**JOB**
Write out all of these lines again, replacing "dist" with "distance" and changing nothing else. Leave out the pictures.
------------
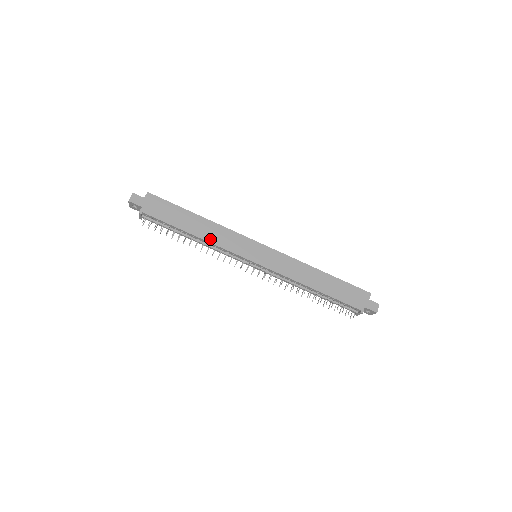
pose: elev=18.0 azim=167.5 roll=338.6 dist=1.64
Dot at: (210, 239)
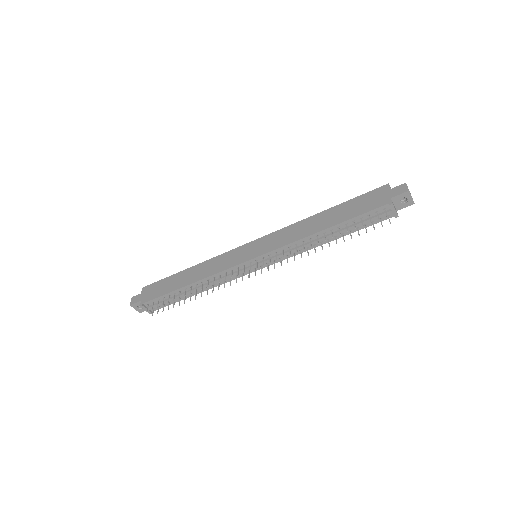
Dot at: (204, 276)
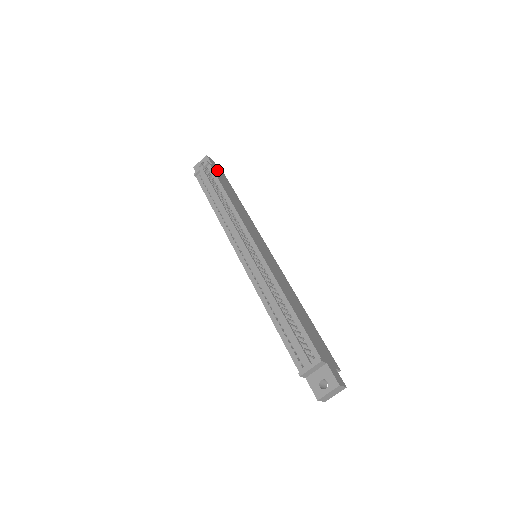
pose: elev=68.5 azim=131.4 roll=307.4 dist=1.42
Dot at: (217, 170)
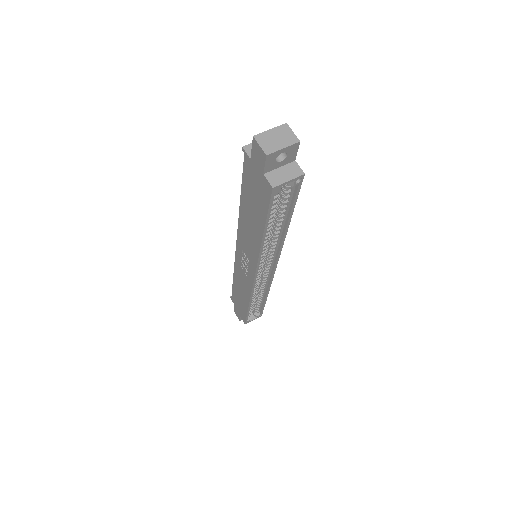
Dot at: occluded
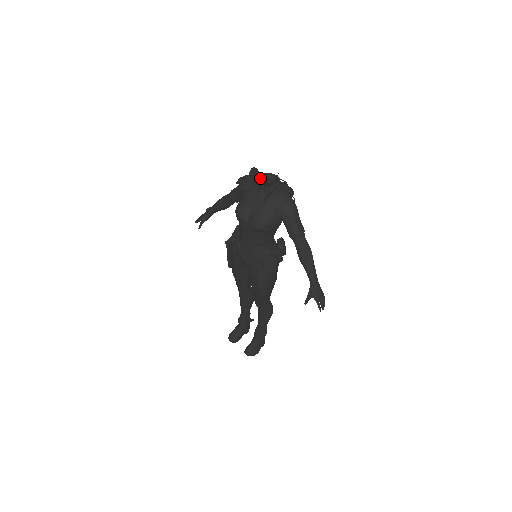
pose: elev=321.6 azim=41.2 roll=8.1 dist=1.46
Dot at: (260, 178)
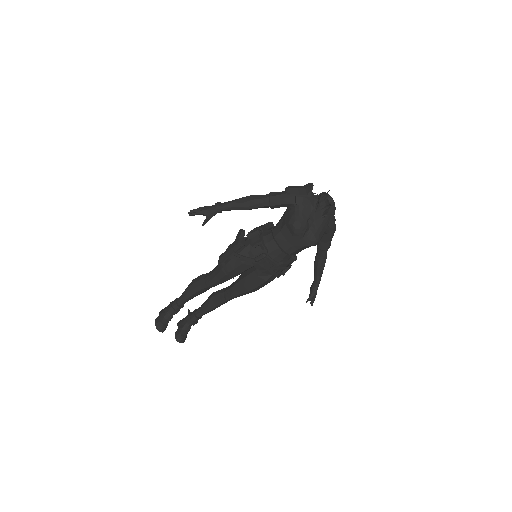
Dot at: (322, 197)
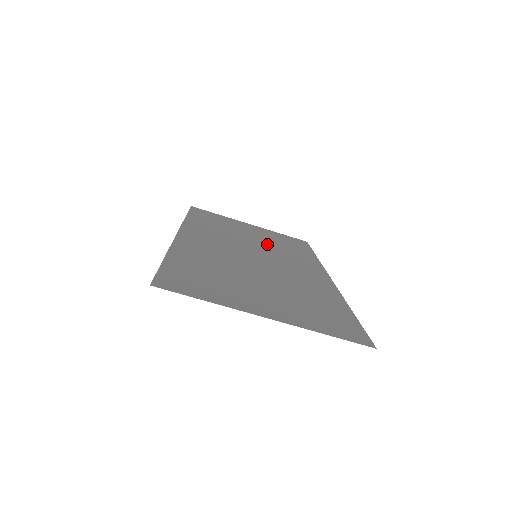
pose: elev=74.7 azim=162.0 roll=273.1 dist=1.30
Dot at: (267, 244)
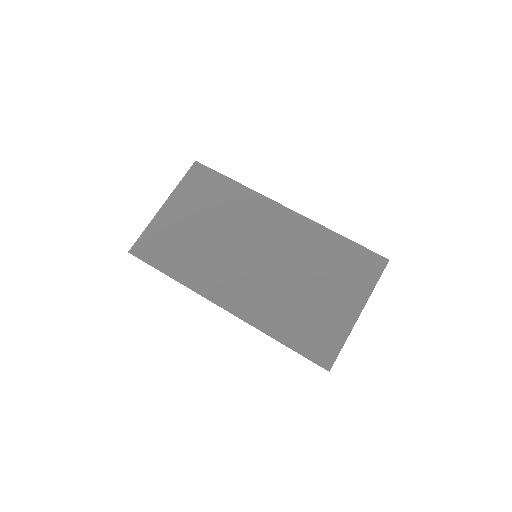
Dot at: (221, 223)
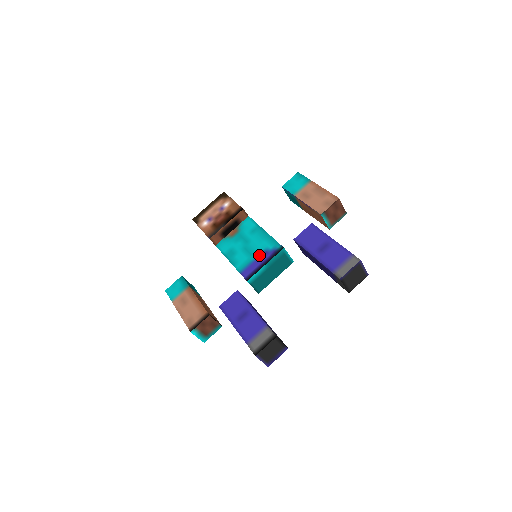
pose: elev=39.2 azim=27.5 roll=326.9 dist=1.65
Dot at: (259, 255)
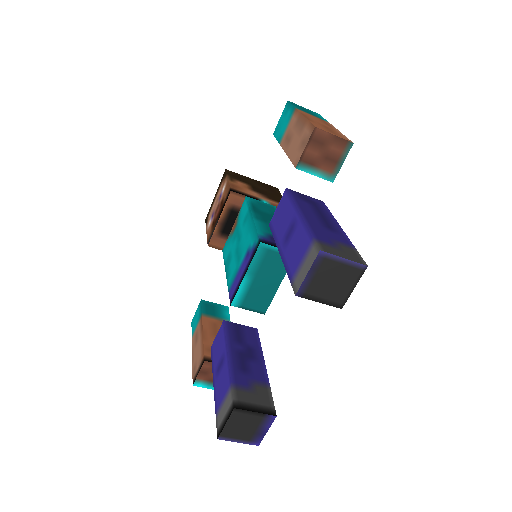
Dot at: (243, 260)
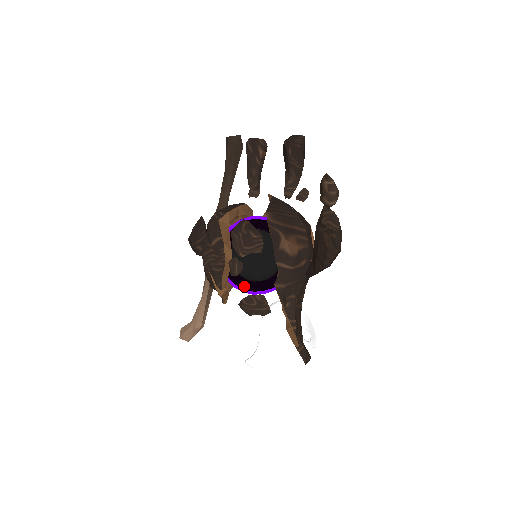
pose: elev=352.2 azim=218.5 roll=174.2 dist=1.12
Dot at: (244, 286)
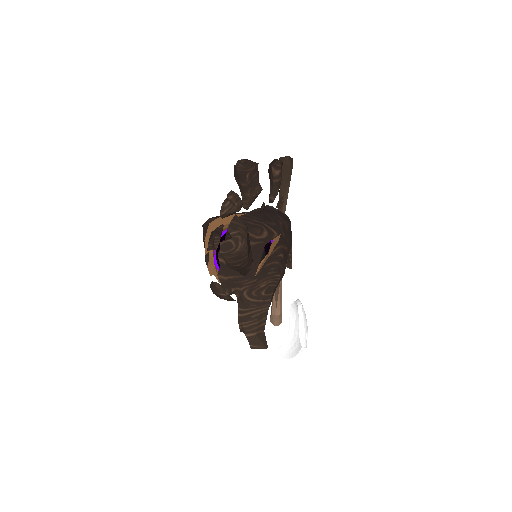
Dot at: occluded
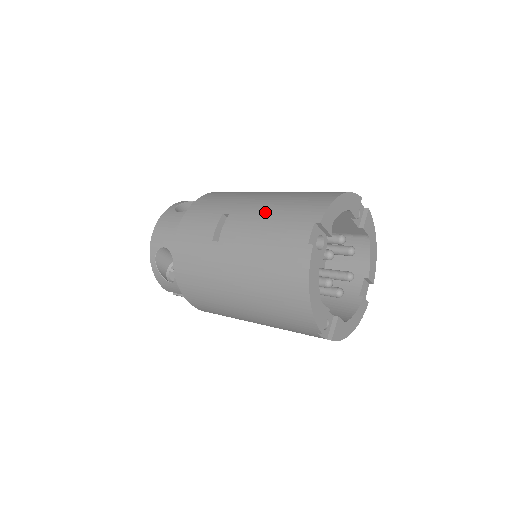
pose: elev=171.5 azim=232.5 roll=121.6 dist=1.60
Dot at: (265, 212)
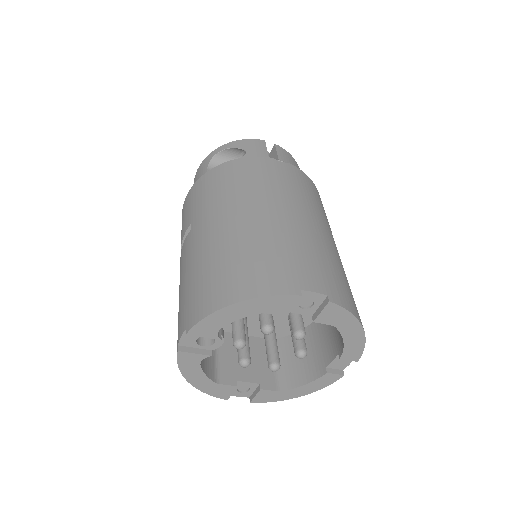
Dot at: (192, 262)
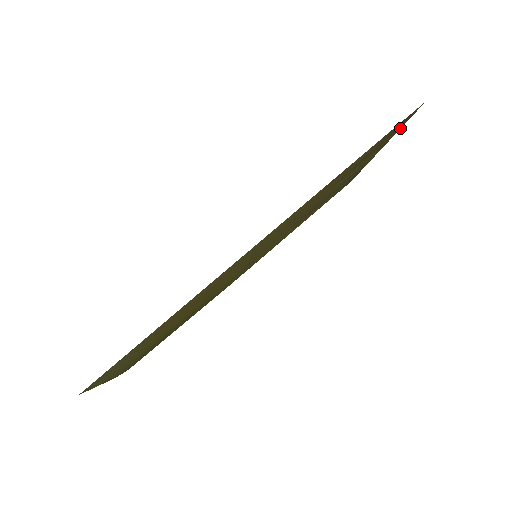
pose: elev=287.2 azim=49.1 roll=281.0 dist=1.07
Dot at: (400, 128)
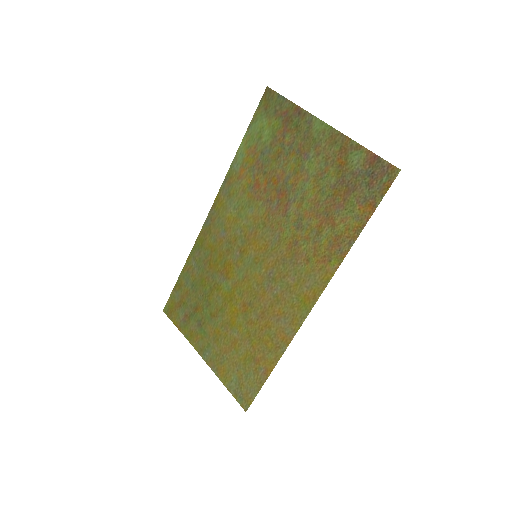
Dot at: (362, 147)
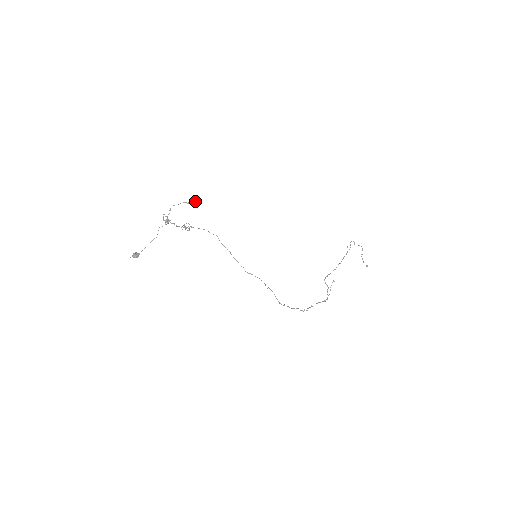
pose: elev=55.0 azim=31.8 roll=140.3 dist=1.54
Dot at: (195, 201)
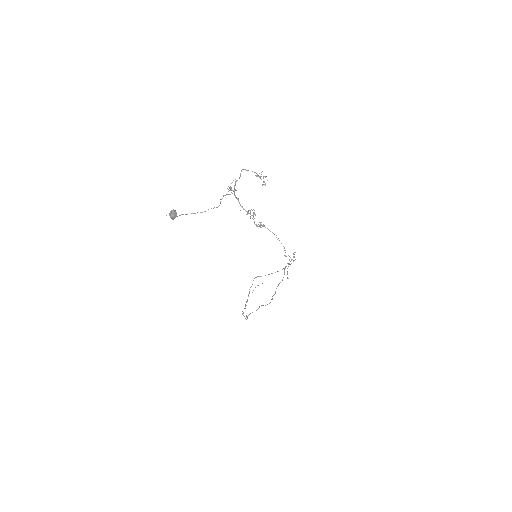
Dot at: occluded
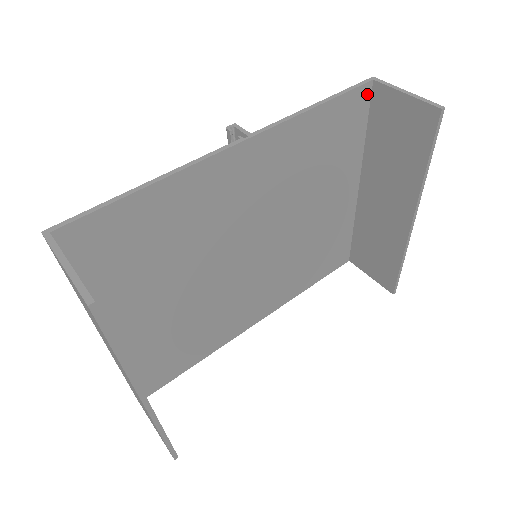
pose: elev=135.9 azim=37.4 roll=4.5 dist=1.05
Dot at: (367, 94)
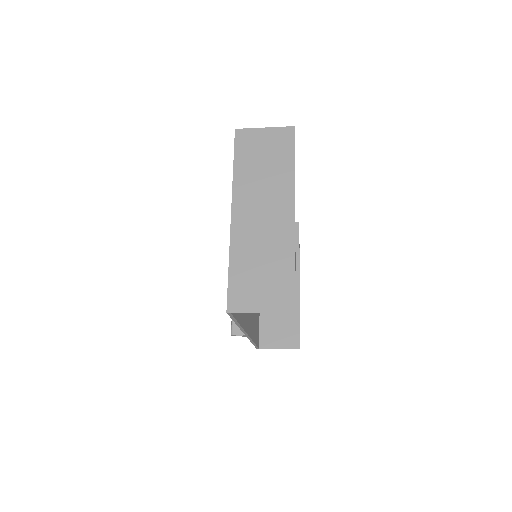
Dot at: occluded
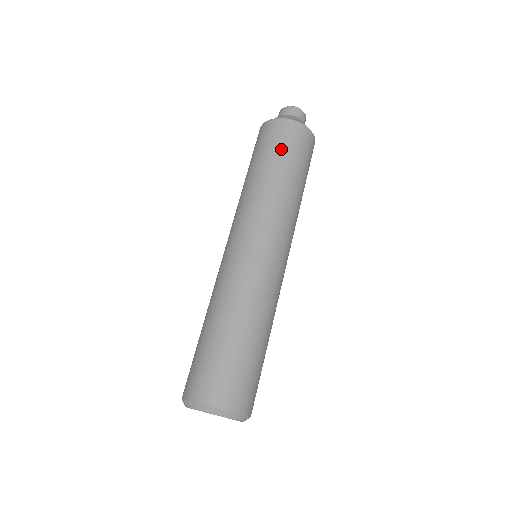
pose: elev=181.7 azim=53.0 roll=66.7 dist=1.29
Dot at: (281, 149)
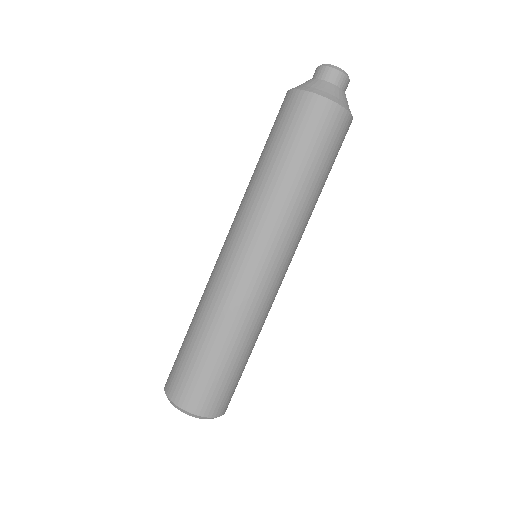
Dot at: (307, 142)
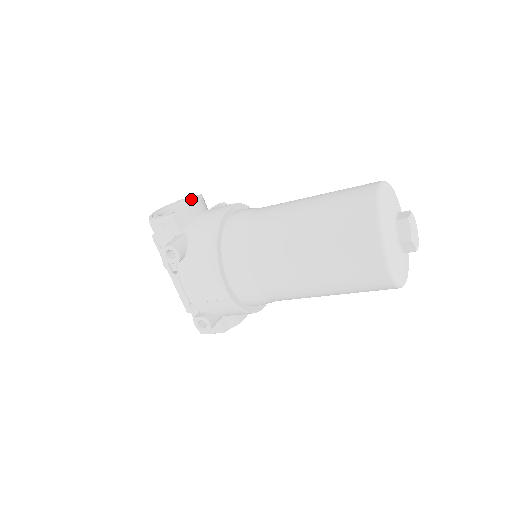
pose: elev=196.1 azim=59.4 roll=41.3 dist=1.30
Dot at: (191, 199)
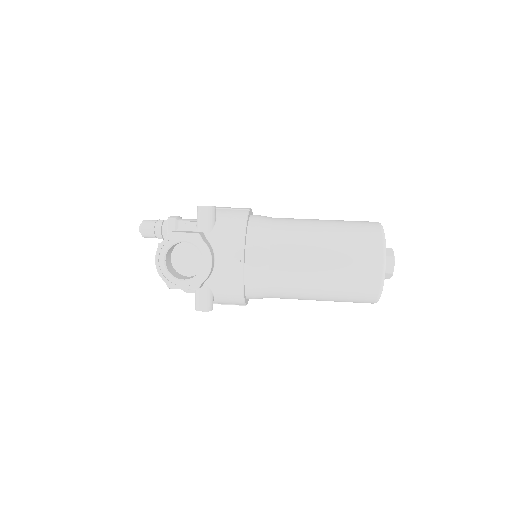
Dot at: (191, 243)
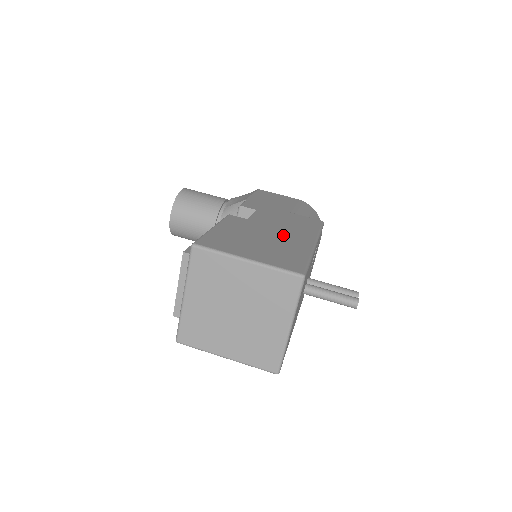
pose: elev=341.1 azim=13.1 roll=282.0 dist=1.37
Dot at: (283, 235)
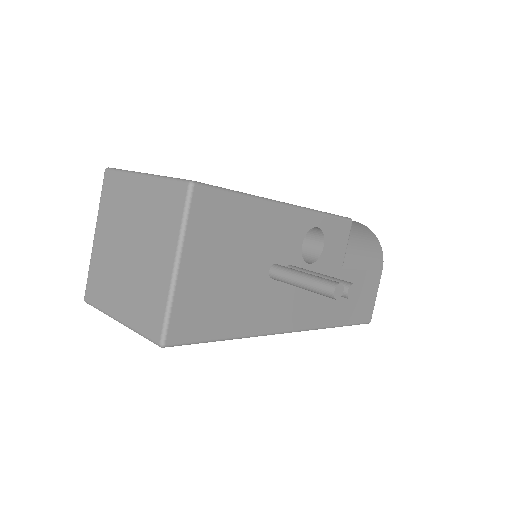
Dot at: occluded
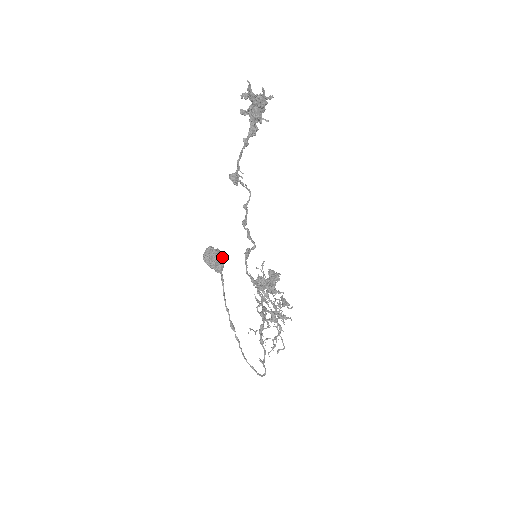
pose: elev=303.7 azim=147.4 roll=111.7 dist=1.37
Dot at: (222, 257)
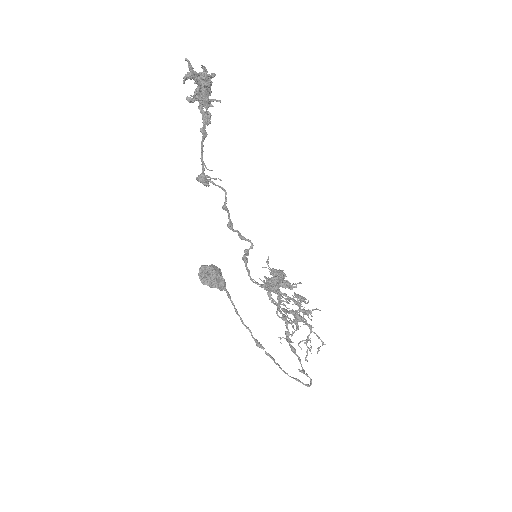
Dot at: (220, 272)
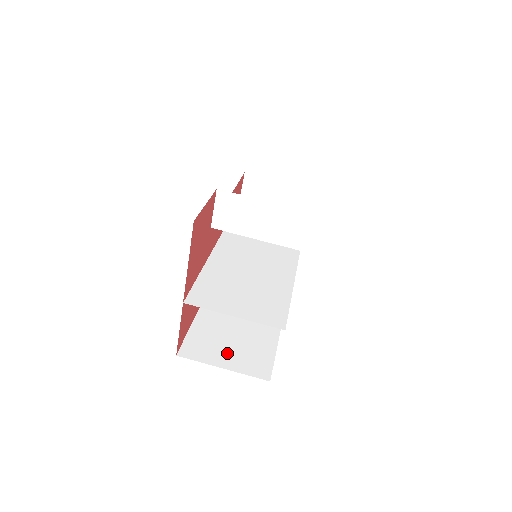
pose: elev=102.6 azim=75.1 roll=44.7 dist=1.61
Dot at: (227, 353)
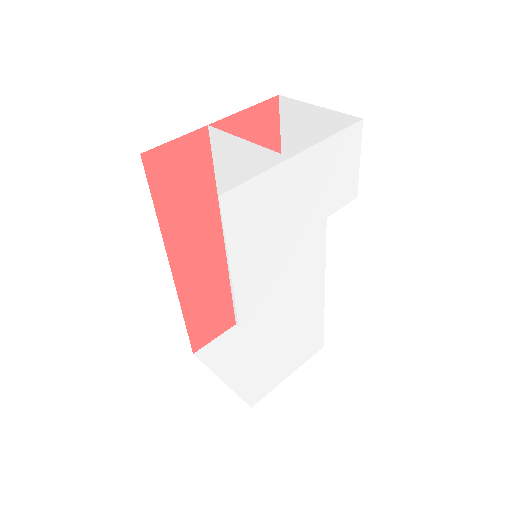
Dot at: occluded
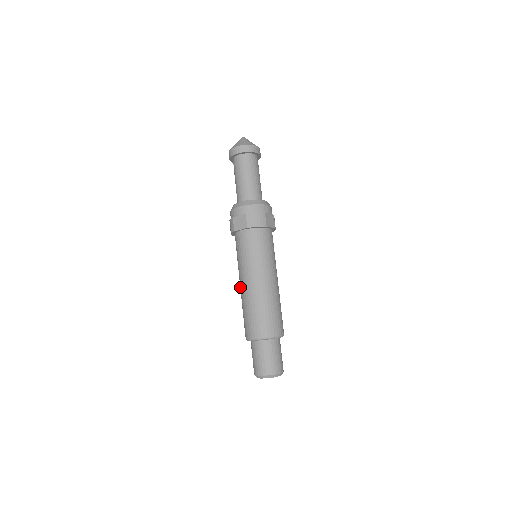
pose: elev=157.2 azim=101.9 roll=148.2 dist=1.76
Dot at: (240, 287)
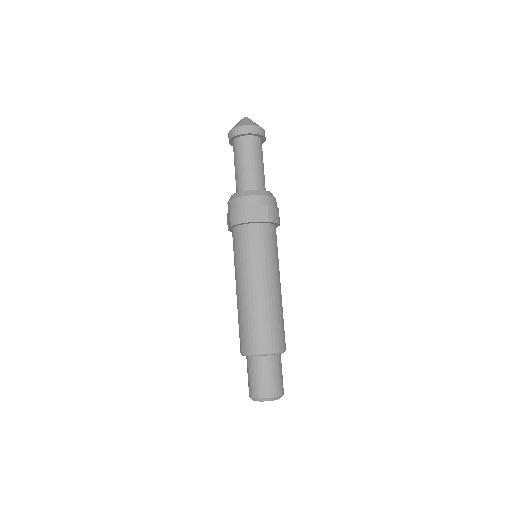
------------
**SOLVED EXERCISE**
pose: elev=18.0 azim=167.5 roll=338.6 distance=1.64
Dot at: (210, 239)
Dot at: (204, 276)
pose: elev=68.5 azim=131.4 roll=307.4 distance=1.42
Dot at: (217, 170)
Dot at: occluded
pose: elev=321.6 azim=41.2 roll=8.1 distance=1.46
Dot at: (260, 178)
Dot at: (322, 197)
pose: elev=74.7 azim=162.0 roll=273.1 distance=1.30
Dot at: (267, 244)
Dot at: (221, 223)
pose: elev=39.2 azim=27.5 roll=326.9 distance=1.65
Dot at: (259, 255)
Dot at: (243, 260)
pose: elev=352.2 azim=218.5 roll=174.2 distance=1.12
Dot at: (244, 286)
Dot at: occluded
pose: elev=171.5 azim=232.5 roll=121.6 distance=1.60
Dot at: (265, 212)
Dot at: (192, 262)
pose: elev=287.2 azim=49.1 roll=281.0 distance=1.07
Dot at: (400, 128)
Dot at: (362, 147)
pose: elev=55.0 azim=31.8 roll=140.3 distance=1.54
Dot at: (195, 201)
Dot at: occluded
pose: elev=135.9 azim=37.4 roll=4.5 distance=1.05
Dot at: (367, 94)
Dot at: occluded
pose: elev=181.7 azim=53.0 roll=66.7 distance=1.29
Dot at: (281, 149)
Dot at: (307, 142)
pose: elev=196.1 azim=59.4 roll=41.3 distance=1.30
Dot at: (191, 199)
Dot at: (191, 243)
pose: elev=341.1 azim=13.1 roll=282.0 distance=1.37
Dot at: (283, 235)
Dot at: occluded
pose: elev=303.7 azim=147.4 roll=111.7 distance=1.37
Dot at: (222, 257)
Dot at: (220, 272)
pose: elev=102.6 azim=75.1 roll=44.7 distance=1.61
Dot at: (227, 353)
Dot at: occluded
pose: elev=157.2 azim=101.9 roll=148.2 distance=1.76
Dot at: (240, 287)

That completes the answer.